> _Given records_:
──────────
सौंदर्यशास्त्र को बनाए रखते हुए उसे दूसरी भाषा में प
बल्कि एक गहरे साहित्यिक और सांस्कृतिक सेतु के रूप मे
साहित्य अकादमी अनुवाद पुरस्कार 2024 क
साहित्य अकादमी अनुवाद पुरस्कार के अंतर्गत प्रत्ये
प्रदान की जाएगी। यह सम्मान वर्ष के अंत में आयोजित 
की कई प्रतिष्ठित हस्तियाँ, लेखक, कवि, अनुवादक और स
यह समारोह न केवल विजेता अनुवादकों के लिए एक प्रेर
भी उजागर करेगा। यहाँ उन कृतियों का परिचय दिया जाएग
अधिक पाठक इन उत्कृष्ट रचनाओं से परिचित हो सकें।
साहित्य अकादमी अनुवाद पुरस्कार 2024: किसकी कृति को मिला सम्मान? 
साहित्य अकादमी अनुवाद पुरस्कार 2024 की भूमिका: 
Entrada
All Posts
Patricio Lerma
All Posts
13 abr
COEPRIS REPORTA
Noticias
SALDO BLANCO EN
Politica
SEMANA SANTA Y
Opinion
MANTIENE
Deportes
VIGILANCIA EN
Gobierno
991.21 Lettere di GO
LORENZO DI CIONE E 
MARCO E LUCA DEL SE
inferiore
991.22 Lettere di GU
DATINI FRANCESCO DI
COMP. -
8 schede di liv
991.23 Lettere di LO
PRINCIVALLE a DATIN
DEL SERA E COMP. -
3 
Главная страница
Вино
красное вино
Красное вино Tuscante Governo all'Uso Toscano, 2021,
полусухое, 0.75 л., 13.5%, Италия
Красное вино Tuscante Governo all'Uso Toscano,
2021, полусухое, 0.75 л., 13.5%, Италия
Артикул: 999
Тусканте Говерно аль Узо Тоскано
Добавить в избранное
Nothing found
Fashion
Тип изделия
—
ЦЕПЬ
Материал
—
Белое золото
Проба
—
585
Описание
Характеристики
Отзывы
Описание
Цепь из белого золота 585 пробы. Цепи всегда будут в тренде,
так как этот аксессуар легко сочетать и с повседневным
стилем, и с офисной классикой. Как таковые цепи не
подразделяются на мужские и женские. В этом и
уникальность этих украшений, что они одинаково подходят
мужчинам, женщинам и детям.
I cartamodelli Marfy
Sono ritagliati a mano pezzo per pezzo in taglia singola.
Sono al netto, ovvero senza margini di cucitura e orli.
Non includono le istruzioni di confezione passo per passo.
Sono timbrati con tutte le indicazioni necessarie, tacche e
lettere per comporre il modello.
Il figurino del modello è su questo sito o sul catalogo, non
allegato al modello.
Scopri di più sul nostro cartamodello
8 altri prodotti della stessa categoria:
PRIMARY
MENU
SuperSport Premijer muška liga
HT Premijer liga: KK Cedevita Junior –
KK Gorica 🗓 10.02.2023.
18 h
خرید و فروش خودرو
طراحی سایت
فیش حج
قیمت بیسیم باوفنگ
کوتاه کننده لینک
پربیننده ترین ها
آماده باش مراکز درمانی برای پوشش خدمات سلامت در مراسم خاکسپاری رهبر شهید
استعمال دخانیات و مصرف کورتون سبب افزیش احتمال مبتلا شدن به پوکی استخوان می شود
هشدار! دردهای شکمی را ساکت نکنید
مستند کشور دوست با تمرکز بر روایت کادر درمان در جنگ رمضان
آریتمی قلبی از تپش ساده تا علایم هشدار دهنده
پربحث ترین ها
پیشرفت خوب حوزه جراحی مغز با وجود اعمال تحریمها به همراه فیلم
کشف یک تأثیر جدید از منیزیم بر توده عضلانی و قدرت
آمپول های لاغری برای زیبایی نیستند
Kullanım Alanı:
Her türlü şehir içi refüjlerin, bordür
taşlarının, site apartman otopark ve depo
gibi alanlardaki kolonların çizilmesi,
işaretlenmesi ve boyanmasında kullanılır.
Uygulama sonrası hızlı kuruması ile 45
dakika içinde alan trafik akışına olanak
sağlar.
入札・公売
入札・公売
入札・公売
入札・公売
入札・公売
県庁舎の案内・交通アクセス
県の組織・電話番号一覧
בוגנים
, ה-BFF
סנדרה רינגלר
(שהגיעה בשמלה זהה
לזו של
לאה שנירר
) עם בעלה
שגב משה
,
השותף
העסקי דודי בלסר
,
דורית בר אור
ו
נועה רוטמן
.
──────────
> _Assigned task_:
All entries must be given again exactly.

> _Result_:
सौंदर्यशास्त्र को बनाए रखते हुए उसे दूसरी भाषा में प
बल्कि एक गहरे साहित्यिक और सांस्कृतिक सेतु के रूप मे
साहित्य अकादमी अनुवाद पुरस्कार 2024 क
साहित्य अकादमी अनुवाद पुरस्कार के अंतर्गत प्रत्ये
प्रदान की जाएगी। यह सम्मान वर्ष के अंत में आयोजित 
की कई प्रतिष्ठित हस्तियाँ, लेखक, कवि, अनुवादक और स
यह समारोह न केवल विजेता अनुवादकों के लिए एक प्रेर
भी उजागर करेगा। यहाँ उन कृतियों का परिचय दिया जाएग
अधिक पाठक इन उत्कृष्ट रचनाओं से परिचित हो सकें।
साहित्य अकादमी अनुवाद पुरस्कार 2024: किसकी कृति को मिला सम्मान? 
साहित्य अकादमी अनुवाद पुरस्कार 2024 की भूमिका: 
Entrada
All Posts
Patricio Lerma
All Posts
13 abr
COEPRIS REPORTA
Noticias
SALDO BLANCO EN
Politica
SEMANA SANTA Y
Opinion
MANTIENE
Deportes
VIGILANCIA EN
Gobierno
991.21 Lettere di GO
LORENZO DI CIONE E 
MARCO E LUCA DEL SE
inferiore
991.22 Lettere di GU
DATINI FRANCESCO DI
COMP. -
8 schede di liv
991.23 Lettere di LO
PRINCIVALLE a DATIN
DEL SERA E COMP. -
3 
Главная страница
Вино
красное вино
Красное вино Tuscante Governo all'Uso Toscano, 2021,
полусухое, 0.75 л., 13.5%, Италия
Красное вино Tuscante Governo all'Uso Toscano,
2021, полусухое, 0.75 л., 13.5%, Италия
Артикул: 999
Тусканте Говерно аль Узо Тоскано
Добавить в избранное
Nothing found
Fashion
Тип изделия
—
ЦЕПЬ
Материал
—
Белое золото
Проба
—
585
Описание
Характеристики
Отзывы
Описание
Цепь из белого золота 585 пробы. Цепи всегда будут в тренде,
так как этот аксессуар легко сочетать и с повседневным
стилем, и с офисной классикой. Как таковые цепи не
подразделяются на мужские и женские. В этом и
уникальность этих украшений, что они одинаково подходят
мужчинам, женщинам и детям.
I cartamodelli Marfy
Sono ritagliati a mano pezzo per pezzo in taglia singola.
Sono al netto, ovvero senza margini di cucitura e orli.
Non includono le istruzioni di confezione passo per passo.
Sono timbrati con tutte le indicazioni necessarie, tacche e
lettere per comporre il modello.
Il figurino del modello è su questo sito o sul catalogo, non
allegato al modello.
Scopri di più sul nostro cartamodello
8 altri prodotti della stessa categoria:
PRIMARY
MENU
SuperSport Premijer muška liga
HT Premijer liga: KK Cedevita Junior –
KK Gorica 🗓 10.02.2023.
18 h
خرید و فروش خودرو
طراحی سایت
فیش حج
قیمت بیسیم باوفنگ
کوتاه کننده لینک
پربیننده ترین ها
آماده باش مراکز درمانی برای پوشش خدمات سلامت در مراسم خاکسپاری رهبر شهید
استعمال دخانیات و مصرف کورتون سبب افزیش احتمال مبتلا شدن به پوکی استخوان می شود
هشدار! دردهای شکمی را ساکت نکنید
مستند کشور دوست با تمرکز بر روایت کادر درمان در جنگ رمضان
آریتمی قلبی از تپش ساده تا علایم هشدار دهنده
پربحث ترین ها
پیشرفت خوب حوزه جراحی مغز با وجود اعمال تحریمها به همراه فیلم
کشف یک تأثیر جدید از منیزیم بر توده عضلانی و قدرت
آمپول های لاغری برای زیبایی نیستند
Kullanım Alanı:
Her türlü şehir içi refüjlerin, bordür
taşlarının, site apartman otopark ve depo
gibi alanlardaki kolonların çizilmesi,
işaretlenmesi ve boyanmasında kullanılır.
Uygulama sonrası hızlı kuruması ile 45
dakika içinde alan trafik akışına olanak
sağlar.
入札・公売
入札・公売
入札・公売
入札・公売
入札・公売
県庁舎の案内・交通アクセス
県の組織・電話番号一覧
בוגנים
, ה-BFF
סנדרה רינגלר
(שהגיעה בשמלה זהה
לזו של
לאה שנירר
) עם בעלה
שגב משה
,
השותף
העסקי דודי בלסר
,
דורית בר אור
ו
נועה רוטמן
.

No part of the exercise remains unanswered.